Keep the three parts within a beat equal. The grouping is expressed by gentle weight on the first part, not by making arbitrary long-short values. When one dotted quarter replaces three eighth notes, press once and sustain through the entire “number-la-li” group.
Common mistakes
- Symptom: All six eighth notes feel equally heavy. Correction: Take two broad steps and speak three subdivisions inside each one.
- Symptom: A 12/8 measure ends after group 2. Correction: Raise one of four fingers for each large beat.
- Symptom: The three subdivisions are uneven. Correction: Tap six or twelve equal points before adding group weight.
Practice pack
1. Prepare
Clap two cycles of 6/8 and two of 12/8 while speaking every three-part subdivision.
2. Core drills
Play the 6/8 pattern measure by measure, then the 12/8 pattern. Circle group beginnings and preserve the same eighth-note speed while comparing them.
3. Variations
Play every note on C4 and give each group opening gentle weight. Then restore the written contour.
4. Self-check
A pass succeeds when you point to two large beats in 6/8, four in 12/8, and keep all three internal parts equal.
5. 5-minute route
Clap 6/8 for two minutes, 12/8 for one, and play the shorter pattern for two.
6. 15-minute route
Count for three minutes, play both examples for five, alternate meters for four, and describe the felt difference for three.
Frequently asked questions
Is 6/8 the same as 3/4 because both can contain six eighth notes? No. 3/4 normally organizes three beats divided in two, while 6/8 organizes two beats divided in three.

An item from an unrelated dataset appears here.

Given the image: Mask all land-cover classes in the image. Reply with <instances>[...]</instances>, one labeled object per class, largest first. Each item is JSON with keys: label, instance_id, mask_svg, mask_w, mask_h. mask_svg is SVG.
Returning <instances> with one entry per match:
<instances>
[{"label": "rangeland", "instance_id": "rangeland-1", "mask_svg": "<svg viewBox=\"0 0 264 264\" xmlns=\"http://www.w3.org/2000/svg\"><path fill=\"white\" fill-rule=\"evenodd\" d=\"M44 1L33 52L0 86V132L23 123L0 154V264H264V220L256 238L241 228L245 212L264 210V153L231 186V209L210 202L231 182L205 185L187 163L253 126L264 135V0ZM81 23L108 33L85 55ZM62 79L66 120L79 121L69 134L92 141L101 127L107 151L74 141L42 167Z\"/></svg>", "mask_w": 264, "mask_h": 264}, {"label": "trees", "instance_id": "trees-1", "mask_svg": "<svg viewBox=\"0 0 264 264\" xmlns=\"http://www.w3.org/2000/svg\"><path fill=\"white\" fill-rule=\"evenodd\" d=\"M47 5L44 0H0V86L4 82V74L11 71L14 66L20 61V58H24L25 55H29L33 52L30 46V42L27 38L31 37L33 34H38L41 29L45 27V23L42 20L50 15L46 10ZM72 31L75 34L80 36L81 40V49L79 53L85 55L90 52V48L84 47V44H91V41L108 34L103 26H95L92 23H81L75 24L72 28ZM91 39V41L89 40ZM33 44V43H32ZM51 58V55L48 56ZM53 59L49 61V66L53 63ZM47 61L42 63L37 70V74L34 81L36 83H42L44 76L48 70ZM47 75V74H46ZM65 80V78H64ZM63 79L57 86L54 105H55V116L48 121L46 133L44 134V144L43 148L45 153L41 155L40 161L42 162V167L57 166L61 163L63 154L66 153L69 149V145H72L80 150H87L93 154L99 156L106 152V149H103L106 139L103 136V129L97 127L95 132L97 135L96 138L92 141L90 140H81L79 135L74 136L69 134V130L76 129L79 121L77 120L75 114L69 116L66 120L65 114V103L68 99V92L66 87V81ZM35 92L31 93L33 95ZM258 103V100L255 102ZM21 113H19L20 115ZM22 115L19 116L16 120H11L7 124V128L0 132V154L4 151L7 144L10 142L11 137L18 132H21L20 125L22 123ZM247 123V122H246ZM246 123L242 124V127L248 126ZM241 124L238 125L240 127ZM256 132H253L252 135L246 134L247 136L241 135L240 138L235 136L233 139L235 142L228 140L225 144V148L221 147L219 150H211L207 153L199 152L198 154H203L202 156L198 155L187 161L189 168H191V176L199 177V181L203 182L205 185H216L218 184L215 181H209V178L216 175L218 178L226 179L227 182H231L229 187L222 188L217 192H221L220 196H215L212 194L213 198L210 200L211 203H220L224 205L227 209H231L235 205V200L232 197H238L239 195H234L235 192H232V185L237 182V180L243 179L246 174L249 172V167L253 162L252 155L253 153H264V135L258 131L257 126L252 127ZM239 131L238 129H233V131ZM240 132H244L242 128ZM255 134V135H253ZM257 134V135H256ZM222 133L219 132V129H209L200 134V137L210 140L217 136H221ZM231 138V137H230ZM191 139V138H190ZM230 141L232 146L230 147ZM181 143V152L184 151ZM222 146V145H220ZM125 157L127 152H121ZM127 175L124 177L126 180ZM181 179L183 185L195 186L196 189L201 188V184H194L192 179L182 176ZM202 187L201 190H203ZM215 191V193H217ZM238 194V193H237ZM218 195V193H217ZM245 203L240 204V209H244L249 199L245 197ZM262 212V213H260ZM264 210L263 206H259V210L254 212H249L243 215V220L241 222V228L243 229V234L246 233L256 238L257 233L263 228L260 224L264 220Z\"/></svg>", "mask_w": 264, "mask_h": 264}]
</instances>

Why is a dotted quarter called the large beat? Its duration equals three eighth notes, exactly one group in compound meter. It lets the body feel the larger motion.
Is 12/8 always slower than 6/8? No. Tempo determines speed. 12/8 has a four-beat cycle instead of two; each beat can be fast or slow.
Ready to continue when
- You group 6/8 into two large beats divided into three.
- You group 12/8 into four large beats divided into three.
- You sustain a dotted quarter for one complete large beat.
- You play both contrasting patterns without turning their equal subdivisions into arbitrary long-short values.